Exercise goal: Gather every line of the rows that contains the string "small", matching case exactly, and copy each one out in full.

Outline rows:
'''
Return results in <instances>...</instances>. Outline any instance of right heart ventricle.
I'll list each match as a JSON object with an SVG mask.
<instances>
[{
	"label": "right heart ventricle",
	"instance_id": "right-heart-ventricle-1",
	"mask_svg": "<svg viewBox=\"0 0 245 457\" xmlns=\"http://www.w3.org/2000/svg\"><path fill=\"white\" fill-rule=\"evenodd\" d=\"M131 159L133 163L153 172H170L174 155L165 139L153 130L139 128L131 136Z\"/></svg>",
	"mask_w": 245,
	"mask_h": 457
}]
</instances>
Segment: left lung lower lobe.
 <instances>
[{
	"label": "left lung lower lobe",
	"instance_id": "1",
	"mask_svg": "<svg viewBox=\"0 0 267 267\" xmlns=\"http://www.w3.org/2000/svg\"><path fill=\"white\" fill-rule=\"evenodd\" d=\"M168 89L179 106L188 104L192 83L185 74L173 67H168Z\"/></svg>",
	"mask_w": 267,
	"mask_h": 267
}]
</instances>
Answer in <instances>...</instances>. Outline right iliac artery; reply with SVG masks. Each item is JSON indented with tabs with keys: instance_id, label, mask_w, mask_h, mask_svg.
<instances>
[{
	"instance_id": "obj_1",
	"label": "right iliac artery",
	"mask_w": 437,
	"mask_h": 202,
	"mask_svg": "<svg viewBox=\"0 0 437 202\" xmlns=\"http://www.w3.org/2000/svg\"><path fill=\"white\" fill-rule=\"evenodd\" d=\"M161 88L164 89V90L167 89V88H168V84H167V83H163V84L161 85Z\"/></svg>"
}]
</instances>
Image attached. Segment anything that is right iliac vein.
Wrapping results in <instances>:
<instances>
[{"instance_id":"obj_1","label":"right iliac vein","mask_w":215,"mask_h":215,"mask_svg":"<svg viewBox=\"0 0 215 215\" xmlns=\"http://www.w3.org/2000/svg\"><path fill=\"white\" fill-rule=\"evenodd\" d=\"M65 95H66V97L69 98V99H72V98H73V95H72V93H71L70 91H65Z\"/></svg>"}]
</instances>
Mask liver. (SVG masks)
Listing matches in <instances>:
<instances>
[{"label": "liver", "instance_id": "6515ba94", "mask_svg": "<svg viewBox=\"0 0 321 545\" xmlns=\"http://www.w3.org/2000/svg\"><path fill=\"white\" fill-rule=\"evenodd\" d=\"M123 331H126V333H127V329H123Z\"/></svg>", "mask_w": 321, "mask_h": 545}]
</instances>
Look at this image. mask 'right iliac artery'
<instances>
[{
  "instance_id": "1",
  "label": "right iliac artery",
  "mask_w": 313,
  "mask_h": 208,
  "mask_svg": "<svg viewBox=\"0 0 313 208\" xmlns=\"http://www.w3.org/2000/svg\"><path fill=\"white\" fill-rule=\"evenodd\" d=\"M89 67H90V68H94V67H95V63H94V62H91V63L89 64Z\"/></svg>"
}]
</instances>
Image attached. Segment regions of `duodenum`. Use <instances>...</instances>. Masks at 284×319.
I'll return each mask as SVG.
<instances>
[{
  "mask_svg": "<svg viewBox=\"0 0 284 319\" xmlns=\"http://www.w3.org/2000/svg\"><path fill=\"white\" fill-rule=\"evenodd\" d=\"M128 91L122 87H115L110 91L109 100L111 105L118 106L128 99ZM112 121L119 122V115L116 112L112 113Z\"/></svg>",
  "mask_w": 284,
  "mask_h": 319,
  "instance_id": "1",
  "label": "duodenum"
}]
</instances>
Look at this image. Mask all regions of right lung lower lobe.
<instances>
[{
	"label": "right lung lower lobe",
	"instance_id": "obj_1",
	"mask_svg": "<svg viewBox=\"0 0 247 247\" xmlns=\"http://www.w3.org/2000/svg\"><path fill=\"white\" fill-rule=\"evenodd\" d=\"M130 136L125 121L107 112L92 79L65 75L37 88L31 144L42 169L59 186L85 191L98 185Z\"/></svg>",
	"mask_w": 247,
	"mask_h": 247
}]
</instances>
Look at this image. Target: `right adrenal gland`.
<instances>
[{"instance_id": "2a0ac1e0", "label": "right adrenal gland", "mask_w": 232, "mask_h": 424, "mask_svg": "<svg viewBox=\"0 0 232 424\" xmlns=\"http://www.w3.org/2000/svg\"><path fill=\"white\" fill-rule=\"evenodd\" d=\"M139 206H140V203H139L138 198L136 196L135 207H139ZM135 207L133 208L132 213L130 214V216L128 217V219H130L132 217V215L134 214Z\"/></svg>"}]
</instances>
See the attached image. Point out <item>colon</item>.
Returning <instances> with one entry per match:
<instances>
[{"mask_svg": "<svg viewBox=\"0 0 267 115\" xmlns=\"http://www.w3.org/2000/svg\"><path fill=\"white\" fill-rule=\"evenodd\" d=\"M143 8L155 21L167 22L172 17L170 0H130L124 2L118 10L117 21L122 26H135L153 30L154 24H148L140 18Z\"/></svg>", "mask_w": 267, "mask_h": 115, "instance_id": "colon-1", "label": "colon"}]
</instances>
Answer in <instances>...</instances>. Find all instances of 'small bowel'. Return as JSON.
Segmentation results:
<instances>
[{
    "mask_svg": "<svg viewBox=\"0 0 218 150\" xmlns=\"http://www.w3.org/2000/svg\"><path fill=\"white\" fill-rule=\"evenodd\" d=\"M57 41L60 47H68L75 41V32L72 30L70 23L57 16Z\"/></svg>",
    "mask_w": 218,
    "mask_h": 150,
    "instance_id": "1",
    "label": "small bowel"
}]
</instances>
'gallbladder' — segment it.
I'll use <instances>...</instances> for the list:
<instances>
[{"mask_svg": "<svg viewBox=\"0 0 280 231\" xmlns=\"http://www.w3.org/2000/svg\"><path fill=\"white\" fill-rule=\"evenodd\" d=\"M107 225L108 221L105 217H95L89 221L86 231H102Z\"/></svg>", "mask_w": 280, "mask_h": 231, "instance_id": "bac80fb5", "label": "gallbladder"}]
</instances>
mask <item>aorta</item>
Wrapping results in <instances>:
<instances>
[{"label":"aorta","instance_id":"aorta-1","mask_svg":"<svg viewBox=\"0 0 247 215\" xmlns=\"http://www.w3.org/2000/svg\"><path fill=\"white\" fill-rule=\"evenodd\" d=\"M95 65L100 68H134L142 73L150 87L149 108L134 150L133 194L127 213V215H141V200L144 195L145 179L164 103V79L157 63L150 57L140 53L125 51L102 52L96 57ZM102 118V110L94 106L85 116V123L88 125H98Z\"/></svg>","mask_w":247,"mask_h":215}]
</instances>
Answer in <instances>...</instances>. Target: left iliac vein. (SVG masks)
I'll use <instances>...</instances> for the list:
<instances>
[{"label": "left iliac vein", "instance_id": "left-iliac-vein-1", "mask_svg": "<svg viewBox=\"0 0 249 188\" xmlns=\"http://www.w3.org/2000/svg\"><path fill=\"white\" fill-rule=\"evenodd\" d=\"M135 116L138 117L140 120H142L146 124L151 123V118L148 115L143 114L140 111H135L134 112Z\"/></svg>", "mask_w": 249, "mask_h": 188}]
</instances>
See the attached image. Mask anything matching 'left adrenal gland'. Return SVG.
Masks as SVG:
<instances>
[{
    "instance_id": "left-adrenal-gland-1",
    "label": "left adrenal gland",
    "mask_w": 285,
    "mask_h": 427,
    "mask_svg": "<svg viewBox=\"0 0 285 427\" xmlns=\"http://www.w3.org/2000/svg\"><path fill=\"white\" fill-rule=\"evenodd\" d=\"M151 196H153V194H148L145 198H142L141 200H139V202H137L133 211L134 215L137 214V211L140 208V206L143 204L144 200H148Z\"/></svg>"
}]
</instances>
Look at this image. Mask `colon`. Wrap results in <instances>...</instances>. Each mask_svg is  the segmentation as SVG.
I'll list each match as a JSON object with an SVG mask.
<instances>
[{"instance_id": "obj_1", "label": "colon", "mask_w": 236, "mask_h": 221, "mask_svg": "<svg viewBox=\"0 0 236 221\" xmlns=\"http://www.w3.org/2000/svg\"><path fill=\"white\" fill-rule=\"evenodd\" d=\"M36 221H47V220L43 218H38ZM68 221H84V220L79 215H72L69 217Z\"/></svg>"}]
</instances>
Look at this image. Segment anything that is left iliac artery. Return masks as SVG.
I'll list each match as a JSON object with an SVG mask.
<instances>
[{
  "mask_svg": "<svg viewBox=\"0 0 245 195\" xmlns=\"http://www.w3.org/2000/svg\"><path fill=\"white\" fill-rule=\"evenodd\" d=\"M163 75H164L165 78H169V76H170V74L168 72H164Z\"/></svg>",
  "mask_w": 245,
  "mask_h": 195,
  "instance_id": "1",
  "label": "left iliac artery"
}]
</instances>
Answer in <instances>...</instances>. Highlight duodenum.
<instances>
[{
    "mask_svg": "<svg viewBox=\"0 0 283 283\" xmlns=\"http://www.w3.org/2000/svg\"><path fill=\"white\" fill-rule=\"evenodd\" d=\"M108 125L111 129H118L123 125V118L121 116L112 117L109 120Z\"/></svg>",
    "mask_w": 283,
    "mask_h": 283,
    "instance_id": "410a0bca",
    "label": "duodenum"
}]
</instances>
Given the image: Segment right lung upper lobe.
'''
Complete output:
Answer in <instances>...</instances>. Find all instances of 'small bowel'. Return as JSON.
    "label": "small bowel"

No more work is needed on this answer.